In diesen Tagen sitzen die bayerischen Abiturienten über den Abschlussprüfungen. Jetzt müssen sie zeigen, was sie in den vergangenen zwei Jahren in der Oberstufe vermittelt bekommen haben. In manchen Fächern haben sie tatsächlich fürs Leben gelernt. Beispielsweise in einem Geschichts-Seminar am Lise-Meitner-Gymnasium in Unterhaching.
Dort ging es unter anderem um die vergangenen 100 Jahre. Lehrerin Ursula Honisch war es in ihrem P-Seminar wichtig, nicht nur die historischen Fakten zu vermitteln. Sie untersuchte zusammen mit 15 Schülern, wie sich die Zeitgeschichte auf den Speiseplan auswirkt. „Was die Leute essen, sagt viel aus, unter welchen Umständen sie leben mussten“, ist die Pädagogin überzeugt.
Die spannendste Entdeckung bei „100 Jahre deutsche Esskultur“ war die Steckrübe: In Kriegszeiten einst Hauptnahrungsmittel, weil es kaum etwas anderes gab, dann jedoch völlig vom Speiseplan verbannt. Die Nachkriegsgeneration wollte nichts mehr von den Rüben wissen, das Wurzelgemüse geriet beinahe völlig in Vergessenheit. Erst seit Kurzem erlebt die Steckrübe ein Comeback.
„Als ich sie im Kurs auspackte, kannte keiner die Steckrübe“, erzählt Lehrerin Ursula Honisch. „Ich davor übrigens auch nicht.“
Den Steckrübeneintopf kochen vier der insgesamt 15 Seminarschüler heute ausnahmsweise in der Schulküche. Die übrigen Rezepte haben die Jugendlichen in Zweiergruppen zuhause zubereitet und für die Gruppe dokumentiert. Das Ergebnis: 100 Jahre Esskultur, ein Rezeptheft mit 23 Gerichten und Zeitzeugen-Interviews.
Soweit möglich haben sich die Schüler dem Thema 100 Jahre deutsche Esskultur mit Zeitzeugen-Gesprächen genähert. Elisabeth Hartmann (18) hat beispielsweise ihre Tante Ursula Franke befragt, wie das früher war. „Sie hat mir viel von damals erzählt. Dinge, die man sonst nur aus Geschichtsbüchern kennt.“ Von ihr weiß die Abiturientin beispielsweise, dass „Essen schon immer ein wichtiger Bestandteil der deutschen Kultur war. Früher ist die ganze Familie zu allen Mahlzeiten zusammengekommen“, berichtet Elisabeth.
Hanah Khachani hat ihre Oma Martha Haas von früher erzählen lassen, wie das in ihrer Familie damals war. Die aus Mittelfranken stammende Großmutter hat ihr von der Milchsuppe berichtet. Ein Armeleuteessen, bei dem Brotwürfel in die gesalzene Milch getaucht wurden.
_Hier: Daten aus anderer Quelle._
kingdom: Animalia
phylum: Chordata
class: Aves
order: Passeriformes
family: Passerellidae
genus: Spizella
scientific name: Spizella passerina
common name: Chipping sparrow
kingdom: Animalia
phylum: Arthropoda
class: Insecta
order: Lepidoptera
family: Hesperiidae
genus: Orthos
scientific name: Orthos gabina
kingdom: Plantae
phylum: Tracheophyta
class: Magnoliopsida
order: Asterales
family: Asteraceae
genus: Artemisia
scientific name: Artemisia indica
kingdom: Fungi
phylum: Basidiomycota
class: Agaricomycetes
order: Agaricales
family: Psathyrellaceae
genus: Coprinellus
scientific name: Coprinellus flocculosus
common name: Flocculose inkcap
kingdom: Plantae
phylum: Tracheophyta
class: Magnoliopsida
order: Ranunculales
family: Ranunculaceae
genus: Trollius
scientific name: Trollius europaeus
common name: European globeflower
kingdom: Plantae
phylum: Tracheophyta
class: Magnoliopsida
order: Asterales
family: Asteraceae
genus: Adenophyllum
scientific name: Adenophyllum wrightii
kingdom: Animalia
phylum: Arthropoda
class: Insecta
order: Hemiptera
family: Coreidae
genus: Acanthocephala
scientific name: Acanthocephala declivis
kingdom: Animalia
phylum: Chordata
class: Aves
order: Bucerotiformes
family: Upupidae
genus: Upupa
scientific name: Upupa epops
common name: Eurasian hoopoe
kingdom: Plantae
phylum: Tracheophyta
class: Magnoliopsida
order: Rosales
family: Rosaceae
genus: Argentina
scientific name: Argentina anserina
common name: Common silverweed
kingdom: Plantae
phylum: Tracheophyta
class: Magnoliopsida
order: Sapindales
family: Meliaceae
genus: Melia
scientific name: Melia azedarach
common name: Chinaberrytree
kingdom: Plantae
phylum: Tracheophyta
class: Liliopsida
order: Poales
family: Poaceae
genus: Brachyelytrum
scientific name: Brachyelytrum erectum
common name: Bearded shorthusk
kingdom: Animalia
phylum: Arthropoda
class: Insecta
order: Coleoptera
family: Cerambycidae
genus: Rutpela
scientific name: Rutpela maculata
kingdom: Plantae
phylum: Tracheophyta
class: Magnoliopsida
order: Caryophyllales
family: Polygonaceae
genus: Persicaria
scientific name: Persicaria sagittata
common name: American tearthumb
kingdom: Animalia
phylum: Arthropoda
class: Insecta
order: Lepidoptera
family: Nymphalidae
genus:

Hanah Khachani: „Die Leute haben damals versucht, alles selbst anzubauen. Weggeschmissen wurde nichts.“ Erst nach dem Zweiten Weltkrieg sei das Essen üppiger geworden. „Meine Oma hat mir von Himbeerbonbons vorgeschwärmt“, erzählt die Schülerin.
Auf die Wirtschaftswunderjahre mit ihren üppigen Torten folgen internationale Trends: Ab den 1990er Jahren ist sogar die asiatische Küche hierzulande heimisch. Suppen wie die Tom Kha Gai gehören fortan in Deutschland auf den Speiseplan. Die Familie von Anja Spörl steht beispielhaft dafür: „Meine Mutter kommt aus Thailand, bei uns wird traditionell noch viel frisch gekocht.“
Geschichte mit Alltagsrezepten gewürzt – „wir haben viel über unsere Vorfahren und die Alltagskultur erfahren“, sagt Anna Hüsken. Auch, „dass sich Weltwirtschaftskrisen oder große politische Ereignisse wie der Mauerfall auf die Küche auswirken“.
Deutsche Geschichte, bodenständig, üppig, scharf. Aber immer wieder anders.